North India is famous for its spicy pickles. Common are pickles made from green mango, cauliflower, turnip, and lemon. This lemon pickle recipe is provided by my mother, Mrs. N. Kochhar, of New Delhi, India. If stored in a cool, dry place, it should keep well for many months, even years. Once bottled, avoid touching it with fingers, and use only a clean fork or spoon to remove it from the bottle. You may need to visit an Indian or Asian foods store for a couple of the spices used.

The lemons should be the small, thin-skinned variety (sometimes called Meyer Lemons). If you can't find them, try limes instead. The peppers should be red, thin-skinned and hot. Good varieties to use include cayenne and super chili.

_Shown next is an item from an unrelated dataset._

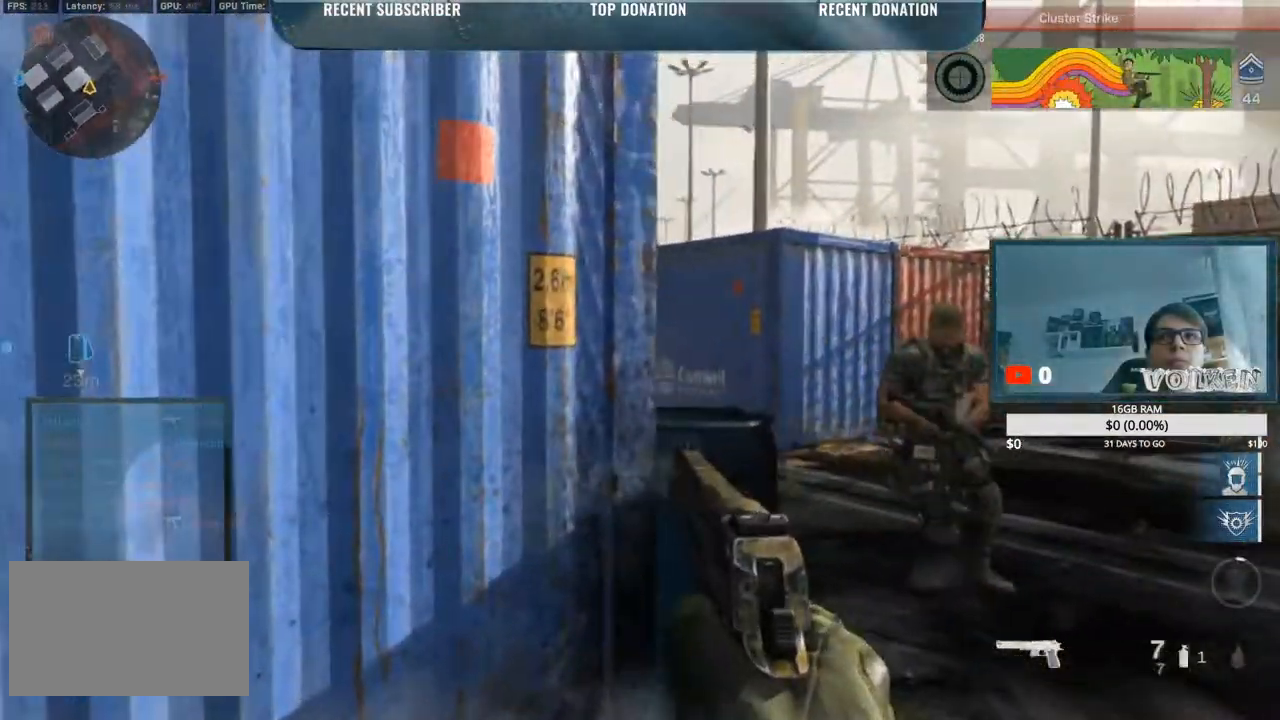
{"keys": ["a", "s", "shift"], "mouse": ["left", "right"], "events": [[133, "mouse_right", "down"], [183, "w", "up"], [233, "d", "up"], [233, "mouse_left", "down"], [283, "a", "down"], [417, "mouse_left", "up"], [467, "s", "down"], [500, "mouse_left", "down"]]}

  • 1.5 (one and a half) pound fresh lemons
  • 1/2 (half) pound fresh ginger
  • 1/2 (half) pound hot red peppers (not dried)
  • 1/3 (one third) pound salt
  • 3/4 (three fourth) cup sugar
  • 4 (four) teaspoons Ajwain (lovage or carom) seeds, ground
  • 1/4 (one fourth) teaspoon Hing (Asafetida)

Wash all the vegetables thoroughly, and peel the ginger. Dry in a sunny window until no water is left (note: just long enough to dry the moisture from washing, usually 2 to 3 hours)

Cut ginger into long (about one inch), thin pieces. Cut lemons into about 8 or 10 equal pieces each. Do not peel the lemons - the lemon peels are an essential part of the pickle. Remove stems from the peppers and cut into 1/2" to 1" pieces.

Mix all ingredients in a pan. Transfer to one large or two smaller bottles and close lids tightly.

Place bottle(s) in a sunny window for 2 to 4 days. Store in a cool dry place.

Lemon pickle should be eaten in small quantities. It has a hot and sour taste.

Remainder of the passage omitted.